--- START ---

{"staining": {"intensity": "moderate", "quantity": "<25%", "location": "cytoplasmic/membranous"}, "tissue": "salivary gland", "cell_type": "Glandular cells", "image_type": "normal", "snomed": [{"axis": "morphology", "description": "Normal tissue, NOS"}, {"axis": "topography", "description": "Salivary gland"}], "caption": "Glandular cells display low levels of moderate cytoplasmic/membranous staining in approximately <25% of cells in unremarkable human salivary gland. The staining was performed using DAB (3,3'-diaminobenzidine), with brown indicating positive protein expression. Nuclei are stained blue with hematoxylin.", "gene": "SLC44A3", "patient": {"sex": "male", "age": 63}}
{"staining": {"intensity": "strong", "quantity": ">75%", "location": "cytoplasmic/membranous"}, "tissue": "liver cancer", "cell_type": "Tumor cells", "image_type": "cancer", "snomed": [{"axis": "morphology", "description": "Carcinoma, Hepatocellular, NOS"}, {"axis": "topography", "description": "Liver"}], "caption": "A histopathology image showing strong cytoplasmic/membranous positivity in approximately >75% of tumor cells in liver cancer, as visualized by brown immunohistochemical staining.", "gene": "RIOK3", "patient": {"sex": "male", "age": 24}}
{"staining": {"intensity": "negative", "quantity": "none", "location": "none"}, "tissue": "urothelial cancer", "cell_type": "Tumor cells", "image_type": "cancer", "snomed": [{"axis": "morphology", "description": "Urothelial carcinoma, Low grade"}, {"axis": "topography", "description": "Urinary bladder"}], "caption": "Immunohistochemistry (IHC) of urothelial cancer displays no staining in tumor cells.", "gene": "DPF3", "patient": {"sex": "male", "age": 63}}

--- END ---

Please count how many lines of the material above include the string "membranous", then give that number alone.

Answer to the exercise: 2